A recent study aiming to investigate the usefulness of publicly available whole genome sequencing (WGS) data for Salmonella surveillance has provided an overview of antimicrobial resistance (AMR) among different serovars and defined the most common antibiotic resistance genes.
Data for the study was downloaded from the European Nucleotide Archive (ENA) and was combined with metadata accessed through the U.S. National Center for Biotechnology Information (NCBI) Pathogen Detection Project. Out of 191,306 Salmonella genomes deposited in European Nucleotide Archive and NCBI databases, WGS data for 47,452 of S. enterica were retrieved, sourced from 116 countries and isolated between 1905 and 2020 (but 97.86 percent were isolated after 2001).
The final dataset of 47,452 Salmonella isolates was classified into 11 sources and 22 serovars. Salmonella genomes were isolated from human (29.1 percent), avian (22.5 percent), environment (11.89 percent), water (9.33 percent), swine (6.62 percent), bovine (6.49 percent), food (4.54 percent), plant (1.4 percent), feed (1.22 percent), nut and bean (0.33 percent), and other sources (5.72 percent). The top 10 common serovars were S. Enteritidis (13.84 percent), S. Typhimurium (12.04 percent), S. Newport (5.73 percent), S. Infantis (5.5 percent), S. Kentucky (4.55 percent), S. Muenchen (3.04 percent), S. Heidelberg (2.66 percent), S. Javiana (2.41 percent), S. Montevideo (2.38 percent), and S. Anatum (2.35 percent). Additionally, in human samples, the most common serovars were S. Enteritidis (8.54 percent), S. Typhimurium (4.5 percent), and S. Newport (2 percent), while in avian samples, the most common serovars were S. Kentucky (3.7 percent), S. Enteritidis (3.16 percent), and S. Infantis (2.76 percent).

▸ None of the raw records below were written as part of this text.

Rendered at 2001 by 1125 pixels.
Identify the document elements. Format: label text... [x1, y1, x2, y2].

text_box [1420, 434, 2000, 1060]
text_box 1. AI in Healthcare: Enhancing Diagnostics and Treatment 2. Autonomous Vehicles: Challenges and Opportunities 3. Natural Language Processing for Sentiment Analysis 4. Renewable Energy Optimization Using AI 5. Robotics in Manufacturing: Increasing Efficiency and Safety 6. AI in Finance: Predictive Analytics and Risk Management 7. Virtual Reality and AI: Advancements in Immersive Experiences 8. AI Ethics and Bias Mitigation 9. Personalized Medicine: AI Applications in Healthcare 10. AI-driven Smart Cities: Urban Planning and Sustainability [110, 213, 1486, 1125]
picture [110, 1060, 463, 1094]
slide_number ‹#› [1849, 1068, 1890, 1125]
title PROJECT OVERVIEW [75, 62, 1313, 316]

To study the distribution of AMR among the Salmonella isolates, the researchers investigated the resistance in each class of antimicrobials from the WGS data. The results showed the percentage of AMR for aminoglycoside (98.39 percent), tetracycline (23.85 percent), folate pathway antagonist (18.63 percent), β-lactam (15.78 percent), phenicol (7.94 percent), fluoroquinolone (3.36%), polymyxin (1.18 percent) and macrolide (0.51 percent). The most common ARG profiles in Salmonella were β-lactam (blaTEM-1B), fluoroquinolone (parC[T57S],qnrB19), folate pathway antagonist (sul2), macrolide [mph(A)], phenicol (floR), polymyxin B (mcr-1.1), and tetracycline [tet(A)]. The researchers found the same resistance gene profiles in the U.S. as in other countries.